TEXT SEGMENT.
━━━━━━
# Satellite TV



## 110515 (Mar 11, 2008)

Having purchased a motorhome from Germany there is a self seeking Oyster dish on the roof plus TV and box. It worked perfectly in Germany but I can't get a station over here. I've been told that a sky box would solve the problem. Does anyone have any ideas?


----------



## 94055 (May 1, 2005)

What satellite did it pick up in Germany? Was it Astra 1?

By the sound of it you have a receiver as you picked up something, that receiver should pick up more satellites.

What do you want to watch? If you want all of BBC 1 and 2, ITV 1 and 2 Channel 4 and 5 then yes you would probably go for a Sky box.

Take a look at this site

http://www.satelliteforcaravans.co.uk/

Good luck

Steve


----------



## 107088 (Sep 18, 2007)

OOh this is interesting, as ...

I just asked a satellite bod, and he said that all a satellite dish does is find the satellite, but it finds the satellite that the reciever tell it to. 

But maybe not, the plot thickens.






like my gravy 8O


----------



## mrbluesky (Jul 16, 2006)

hope yours is a digital and not analogue
are oyster was analogue that could not be converted
had to bin the whole lot and changed it for a camos dome :x :x 
very happy with camos but wallet was very light for a while !!!
good luck
sure there will be someone along soon with lots of techie help
they are fantastic on here
cheers
drew


----------
━━━━━━
DATASET EXTRACT.

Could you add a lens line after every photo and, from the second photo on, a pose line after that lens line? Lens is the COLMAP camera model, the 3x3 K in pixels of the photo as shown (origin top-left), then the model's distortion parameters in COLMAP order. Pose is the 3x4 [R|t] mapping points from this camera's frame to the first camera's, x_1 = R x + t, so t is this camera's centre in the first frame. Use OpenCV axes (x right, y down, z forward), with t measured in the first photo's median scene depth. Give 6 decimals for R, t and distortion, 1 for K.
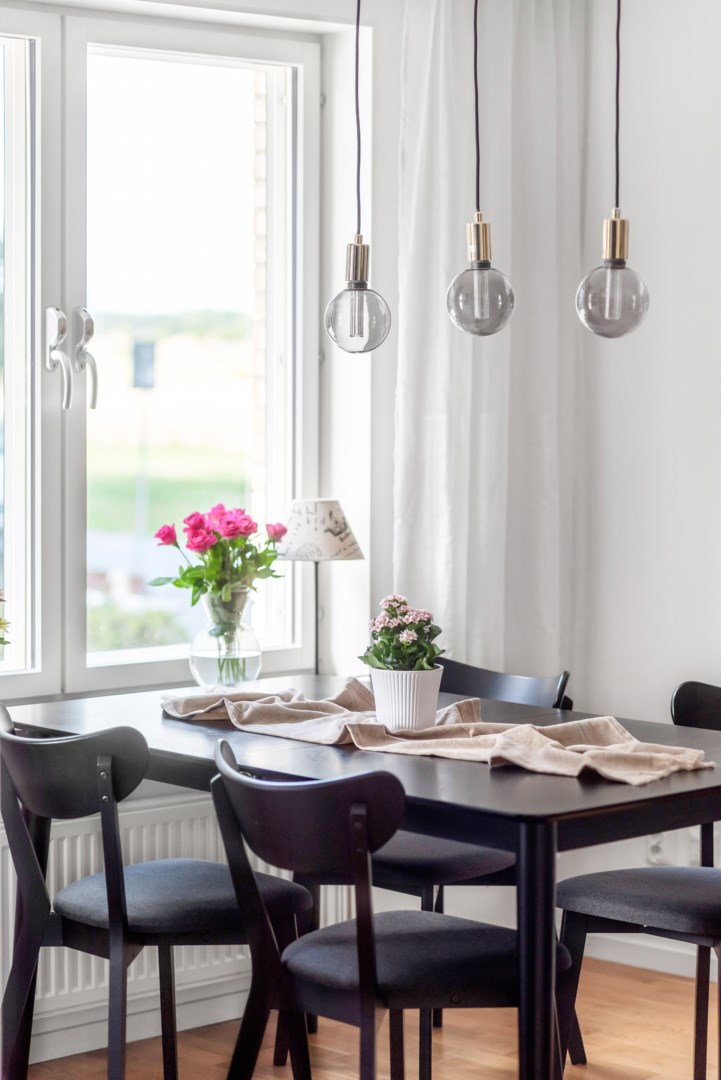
━━━━━━
Print the full satellite TV forum thread again word for word.

# Satellite TV



## 110515 (Mar 11, 2008)

Having purchased a motorhome from Germany there is a self seeking Oyster dish on the roof plus TV and box. It worked perfectly in Germany but I can't get a station over here. I've been told that a sky box would solve the problem. Does anyone have any ideas?


----------



## 94055 (May 1, 2005)

What satellite did it pick up in Germany? Was it Astra 1?

By the sound of it you have a receiver as you picked up something, that receiver should pick up more satellites.

What do you want to watch? If you want all of BBC 1 and 2, ITV 1 and 2 Channel 4 and 5 then yes you would probably go for a Sky box.

Take a look at this site

http://www.satelliteforcaravans.co.uk/

Good luck

Steve


----------



## 107088 (Sep 18, 2007)

OOh this is interesting, as ...

I just asked a satellite bod, and he said that all a satellite dish does is find the satellite, but it finds the satellite that the reciever tell it to. 

But maybe not, the plot thickens.






like my gravy 8O


----------



## mrbluesky (Jul 16, 2006)

hope yours is a digital and not analogue
are oyster was analogue that could not be converted
had to bin the whole lot and changed it for a camos dome :x :x 
very happy with camos but wallet was very light for a while !!!
good luck
sure there will be someone along soon with lots of techie help
they are fantastic on here
cheers
drew


----------